=== Document excerpt ===
────
Post by Kerry Main-----Original Message-----
Stephen Hoffman via Info-vax
Sent: January 17, 2017 6:26 PM
Subject: Re: [Info-vax] Are the LAN VCI 2.0 plans ambitious enough?
OpenVMS used to run into a pretty good performance wall around 8 cores,
though that's been creeping upward due to OpenVMS and application
changes. And it's all very much application-dependent, too. Further
up the core count, the overhead of maintaining a coherent cache limits
hardware performance. Amdahl and excessive MPSYNCH
overhead, etc., means adding cores doesn't add and variously reduces
aggregate performance. More than a few folks found AlphaServer ES4x
boxes were a sweet spot in the old Alpha line, in terms of price and
performance.
One big reason why ES45's (ES45B to be specific) were so popular and
why it took so long for Integrity servers to catch up to the ES45B's
performance was that the ES45B servers had
I remember that a little differently. Integrity servers caught up
with the ES4x class fairly quickly. It was the EV7 class Alpha that
held the performance lead for quite a while, that due in no small part
to the limitations of the older FSB design used in the Itanium
processors of that earlier era; in the pre-QPI designs. The EV7 torus
was exceedingly fast, for its era. Still does pretty well, all things
considered. Though power and cooling costs and hardware and software
and support costs have led to the retirement of many of the Alpha boxes.
Post by Kerry Main1.25Ghz EV68 CPU's and each had 16MB of L2 cache on board.
In isolation, clock speeds and cache sizes don't tell a particularly
useful story.
Post by Kerry MainOn EV68-class processors, there can be up to 16.0 MB of L2 cache
off-chip, while EV7 has a significantly smaller 1.75 MB of L2 cache
on-chip. In isolation, you might well assume that the far larger L2
cache on EV68 would be the better choice than the much smaller L2 of
EV7. Conversely, the bandwidth from main memory into L2 on EV7 is
significantly faster than on EV68 — if you have the bandwidth, the size
of the cache can be smaller. On-chip usually beats off-chip, due in no
small part to the improved interconnect speed from the locality — the
further from the processor, the slower the access. Cache being a
technique for contending with off-chip performance limitations, and if
you can use higher associatively and higher off-chip bandwidth and
faster main memory, you can use less cache. HP reports “The seven-way
set associative cache [of EV7] behaves like a 12-16 MB L2 cache [of
EV68].”
────
=== Excerpted records ===

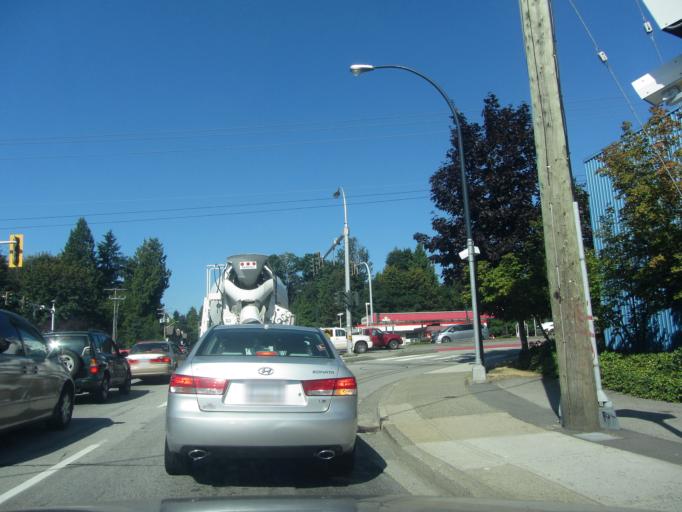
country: CA
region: British Columbia
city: Delta
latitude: 49.1772
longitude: -122.8450
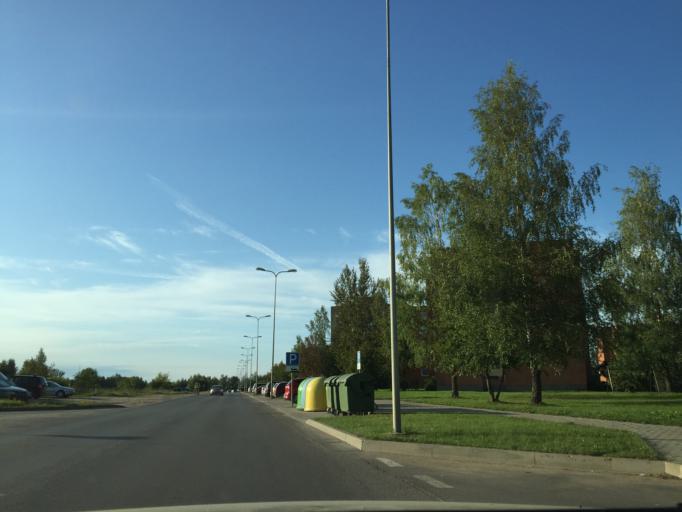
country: LT
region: Panevezys
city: Rokiskis
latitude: 55.9466
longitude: 25.5799
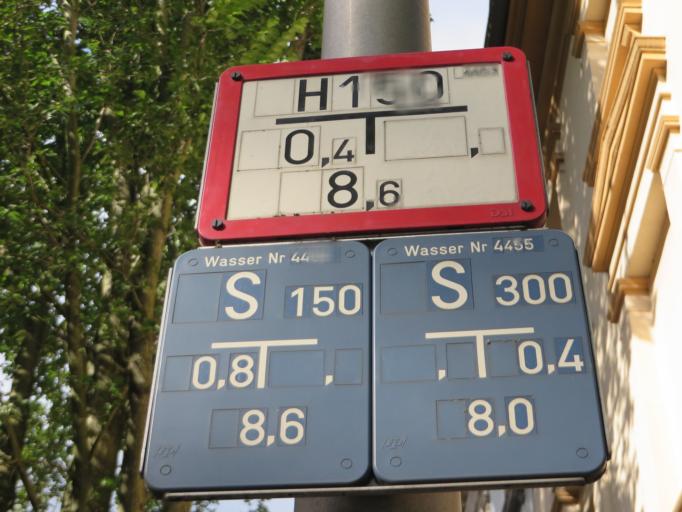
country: DE
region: North Rhine-Westphalia
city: Witten
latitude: 51.4411
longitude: 7.3252
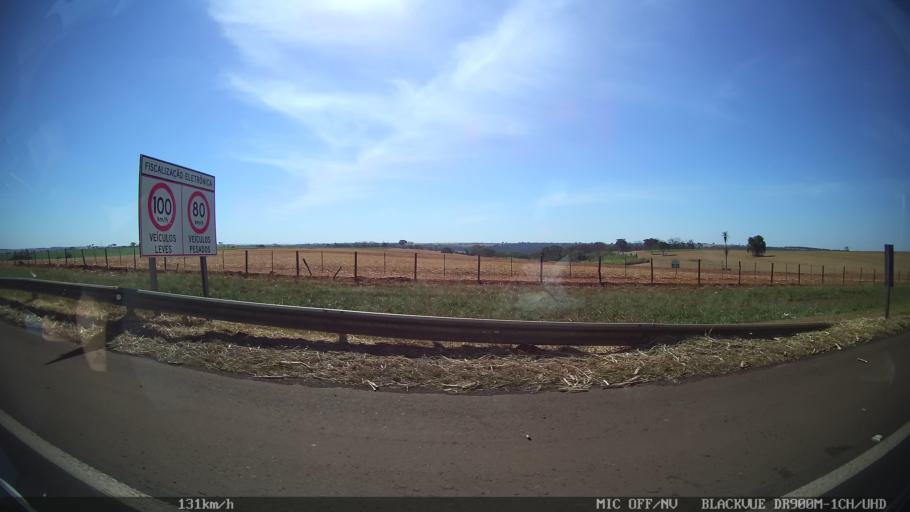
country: BR
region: Sao Paulo
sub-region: Olimpia
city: Olimpia
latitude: -20.6254
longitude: -48.7852
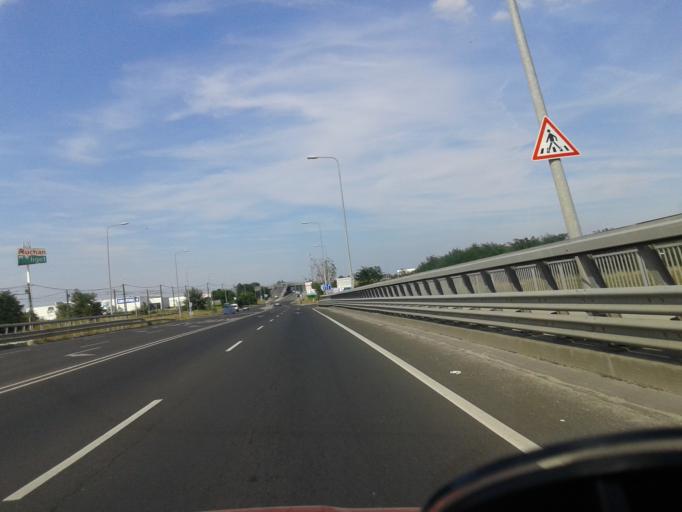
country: HU
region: Pest
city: Csomor
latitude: 47.5354
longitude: 19.2437
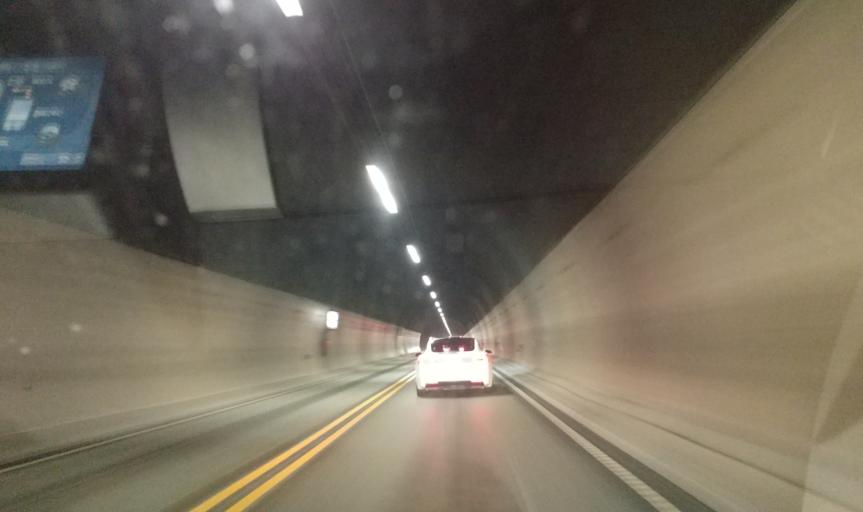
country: NO
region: Sor-Trondelag
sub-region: Malvik
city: Hommelvik
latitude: 63.4229
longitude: 10.8350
────
=== Task set ===
1) Answer from the thread on Alpha server performance.
(a) At about how many cores did OpenVMS once hit a performance wall?
(b) How much on-chip L2 cache does EV7 have?
(c) According to HP, the seven-way set associative cache of EV7 behaves like an L2 cache of what size on EV68?
2) Reproduce the records from the line containing "region: British Columbia", including that line, through the end of the records. Leave the pictures out.
The records are unrelated to the thread on Alpha server performance.

=== Responses ===
1)
(a) Around 8 cores.
(b) 1.75 MB.
(c) 12-16 MB.

2)
region: British Columbia
city: Delta
latitude: 49.1772
longitude: -122.8450
country: LT
region: Panevezys
city: Rokiskis
latitude: 55.9466
longitude: 25.5799
country: DE
region: North Rhine-Westphalia
city: Witten
latitude: 51.4411
longitude: 7.3252
country: BR
region: Sao Paulo
sub-region: Olimpia
city: Olimpia
latitude: -20.6254
longitude: -48.7852
country: HU
region: Pest
city: Csomor
latitude: 47.5354
longitude: 19.2437
country: NO
region: Sor-Trondelag
sub-region: Malvik
city: Hommelvik
latitude: 63.4229
longitude: 10.8350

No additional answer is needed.